→ **PROBLEM**
The entries below are to be repeated exactly as they stand.

→ **RECORDS SHOWN**
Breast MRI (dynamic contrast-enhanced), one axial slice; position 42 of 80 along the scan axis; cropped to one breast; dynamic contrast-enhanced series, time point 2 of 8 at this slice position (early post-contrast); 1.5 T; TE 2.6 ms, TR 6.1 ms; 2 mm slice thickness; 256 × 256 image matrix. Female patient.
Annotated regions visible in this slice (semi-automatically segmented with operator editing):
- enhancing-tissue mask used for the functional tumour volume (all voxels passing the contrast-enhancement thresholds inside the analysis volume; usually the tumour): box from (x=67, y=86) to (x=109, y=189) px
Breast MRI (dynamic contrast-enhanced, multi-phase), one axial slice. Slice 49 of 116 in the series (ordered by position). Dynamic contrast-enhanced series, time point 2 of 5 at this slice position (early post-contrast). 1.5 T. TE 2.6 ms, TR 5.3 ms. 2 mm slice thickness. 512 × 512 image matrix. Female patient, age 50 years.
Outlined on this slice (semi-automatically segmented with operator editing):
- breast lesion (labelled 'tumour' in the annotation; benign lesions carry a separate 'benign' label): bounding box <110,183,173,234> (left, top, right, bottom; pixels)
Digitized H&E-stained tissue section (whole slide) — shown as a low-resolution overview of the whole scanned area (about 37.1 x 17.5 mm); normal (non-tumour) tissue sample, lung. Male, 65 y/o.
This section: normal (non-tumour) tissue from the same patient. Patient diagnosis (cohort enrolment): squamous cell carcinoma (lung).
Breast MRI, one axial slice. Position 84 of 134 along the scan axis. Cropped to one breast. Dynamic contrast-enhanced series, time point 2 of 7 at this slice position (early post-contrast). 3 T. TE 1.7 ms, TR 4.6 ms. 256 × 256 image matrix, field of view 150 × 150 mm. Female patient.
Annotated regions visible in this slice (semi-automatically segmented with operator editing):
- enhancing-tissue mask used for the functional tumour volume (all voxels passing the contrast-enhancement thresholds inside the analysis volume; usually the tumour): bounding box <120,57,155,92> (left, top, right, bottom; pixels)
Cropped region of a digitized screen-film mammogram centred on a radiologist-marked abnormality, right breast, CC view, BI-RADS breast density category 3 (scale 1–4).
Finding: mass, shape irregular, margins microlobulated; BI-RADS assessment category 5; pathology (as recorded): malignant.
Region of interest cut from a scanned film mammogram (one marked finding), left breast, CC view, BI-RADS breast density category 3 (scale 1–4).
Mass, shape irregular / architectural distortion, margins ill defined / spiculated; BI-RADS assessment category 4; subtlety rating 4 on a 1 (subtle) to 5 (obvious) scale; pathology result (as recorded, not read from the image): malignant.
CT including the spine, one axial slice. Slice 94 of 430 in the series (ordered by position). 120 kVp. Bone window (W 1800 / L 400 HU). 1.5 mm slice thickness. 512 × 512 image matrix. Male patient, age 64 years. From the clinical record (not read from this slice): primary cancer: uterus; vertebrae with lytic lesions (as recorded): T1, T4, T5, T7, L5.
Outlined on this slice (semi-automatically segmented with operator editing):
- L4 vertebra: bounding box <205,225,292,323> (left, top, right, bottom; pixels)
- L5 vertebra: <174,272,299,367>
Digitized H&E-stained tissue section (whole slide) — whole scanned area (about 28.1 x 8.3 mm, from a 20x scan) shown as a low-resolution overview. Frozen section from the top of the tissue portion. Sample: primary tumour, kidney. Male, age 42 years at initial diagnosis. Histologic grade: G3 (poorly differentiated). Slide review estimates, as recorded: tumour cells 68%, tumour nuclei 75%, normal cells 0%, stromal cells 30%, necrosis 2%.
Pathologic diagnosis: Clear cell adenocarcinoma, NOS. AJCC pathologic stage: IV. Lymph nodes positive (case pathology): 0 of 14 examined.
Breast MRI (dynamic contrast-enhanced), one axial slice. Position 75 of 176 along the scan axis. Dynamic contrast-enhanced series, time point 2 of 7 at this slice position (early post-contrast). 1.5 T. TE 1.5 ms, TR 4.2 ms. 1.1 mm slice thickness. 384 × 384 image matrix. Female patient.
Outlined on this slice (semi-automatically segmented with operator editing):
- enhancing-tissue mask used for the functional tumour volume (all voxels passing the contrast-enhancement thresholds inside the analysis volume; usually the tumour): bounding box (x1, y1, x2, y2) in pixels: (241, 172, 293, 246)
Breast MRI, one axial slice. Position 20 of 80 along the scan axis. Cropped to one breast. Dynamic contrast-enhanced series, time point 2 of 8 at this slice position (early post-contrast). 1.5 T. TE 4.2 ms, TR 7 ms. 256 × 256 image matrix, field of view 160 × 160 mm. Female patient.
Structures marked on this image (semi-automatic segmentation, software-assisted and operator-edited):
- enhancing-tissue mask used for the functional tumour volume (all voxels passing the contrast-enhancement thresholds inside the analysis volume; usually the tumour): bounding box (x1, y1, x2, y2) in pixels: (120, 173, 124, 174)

→ **SOLUTION BELOW**
Breast MRI (dynamic contrast-enhanced), one axial slice; position 42 of 80 along the scan axis; cropped to one breast; dynamic contrast-enhanced series, time point 2 of 8 at this slice position (early post-contrast); 1.5 T; TE 2.6 ms, TR 6.1 ms; 2 mm slice thickness; 256 × 256 image matrix. Female patient.
Annotated regions visible in this slice (semi-automatically segmented with operator editing):
- enhancing-tissue mask used for the functional tumour volume (all voxels passing the contrast-enhancement thresholds inside the analysis volume; usually the tumour): box from (x=67, y=86) to (x=109, y=189) px
Breast MRI (dynamic contrast-enhanced, multi-phase), one axial slice. Slice 49 of 116 in the series (ordered by position). Dynamic contrast-enhanced series, time point 2 of 5 at this slice position (early post-contrast). 1.5 T. TE 2.6 ms, TR 5.3 ms. 2 mm slice thickness. 512 × 512 image matrix. Female patient, age 50 years.
Outlined on this slice (semi-automatically segmented with operator editing):
- breast lesion (labelled 'tumour' in the annotation; benign lesions carry a separate 'benign' label): bounding box <110,183,173,234> (left, top, right, bottom; pixels)
Digitized H&E-stained tissue section (whole slide) — shown as a low-resolution overview of the whole scanned area (about 37.1 x 17.5 mm); normal (non-tumour) tissue sample, lung. Male, 65 y/o.
This section: normal (non-tumour) tissue from the same patient. Patient diagnosis (cohort enrolment): squamous cell carcinoma (lung).
Breast MRI, one axial slice. Position 84 of 134 along the scan axis. Cropped to one breast. Dynamic contrast-enhanced series, time point 2 of 7 at this slice position (early post-contrast). 3 T. TE 1.7 ms, TR 4.6 ms. 256 × 256 image matrix, field of view 150 × 150 mm. Female patient.
Annotated regions visible in this slice (semi-automatically segmented with operator editing):
- enhancing-tissue mask used for the functional tumour volume (all voxels passing the contrast-enhancement thresholds inside the analysis volume; usually the tumour): bounding box <120,57,155,92> (left, top, right, bottom; pixels)
Cropped region of a digitized screen-film mammogram centred on a radiologist-marked abnormality, right breast, CC view, BI-RADS breast density category 3 (scale 1–4).
Finding: mass, shape irregular, margins microlobulated; BI-RADS assessment category 5; pathology (as recorded): malignant.
Region of interest cut from a scanned film mammogram (one marked finding), left breast, CC view, BI-RADS breast density category 3 (scale 1–4).
Mass, shape irregular / architectural distortion, margins ill defined / spiculated; BI-RADS assessment category 4; subtlety rating 4 on a 1 (subtle) to 5 (obvious) scale; pathology result (as recorded, not read from the image): malignant.
CT including the spine, one axial slice. Slice 94 of 430 in the series (ordered by position). 120 kVp. Bone window (W 1800 / L 400 HU). 1.5 mm slice thickness. 512 × 512 image matrix. Male patient, age 64 years. From the clinical record (not read from this slice): primary cancer: uterus; vertebrae with lytic lesions (as recorded): T1, T4, T5, T7, L5.
Outlined on this slice (semi-automatically segmented with operator editing):
- L4 vertebra: bounding box <205,225,292,323> (left, top, right, bottom; pixels)
- L5 vertebra: <174,272,299,367>
Digitized H&E-stained tissue section (whole slide) — whole scanned area (about 28.1 x 8.3 mm, from a 20x scan) shown as a low-resolution overview. Frozen section from the top of the tissue portion. Sample: primary tumour, kidney. Male, age 42 years at initial diagnosis. Histologic grade: G3 (poorly differentiated). Slide review estimates, as recorded: tumour cells 68%, tumour nuclei 75%, normal cells 0%, stromal cells 30%, necrosis 2%.
Pathologic diagnosis: Clear cell adenocarcinoma, NOS. AJCC pathologic stage: IV. Lymph nodes positive (case pathology): 0 of 14 examined.
Breast MRI (dynamic contrast-enhanced), one axial slice. Position 75 of 176 along the scan axis. Dynamic contrast-enhanced series, time point 2 of 7 at this slice position (early post-contrast). 1.5 T. TE 1.5 ms, TR 4.2 ms. 1.1 mm slice thickness. 384 × 384 image matrix. Female patient.
Outlined on this slice (semi-automatically segmented with operator editing):
- enhancing-tissue mask used for the functional tumour volume (all voxels passing the contrast-enhancement thresholds inside the analysis volume; usually the tumour): bounding box (x1, y1, x2, y2) in pixels: (241, 172, 293, 246)
Breast MRI, one axial slice. Position 20 of 80 along the scan axis. Cropped to one breast. Dynamic contrast-enhanced series, time point 2 of 8 at this slice position (early post-contrast). 1.5 T. TE 4.2 ms, TR 7 ms. 256 × 256 image matrix, field of view 160 × 160 mm. Female patient.
Structures marked on this image (semi-automatic segmentation, software-assisted and operator-edited):
- enhancing-tissue mask used for the functional tumour volume (all voxels passing the contrast-enhancement thresholds inside the analysis volume; usually the tumour): bounding box (x1, y1, x2, y2) in pixels: (120, 173, 124, 174)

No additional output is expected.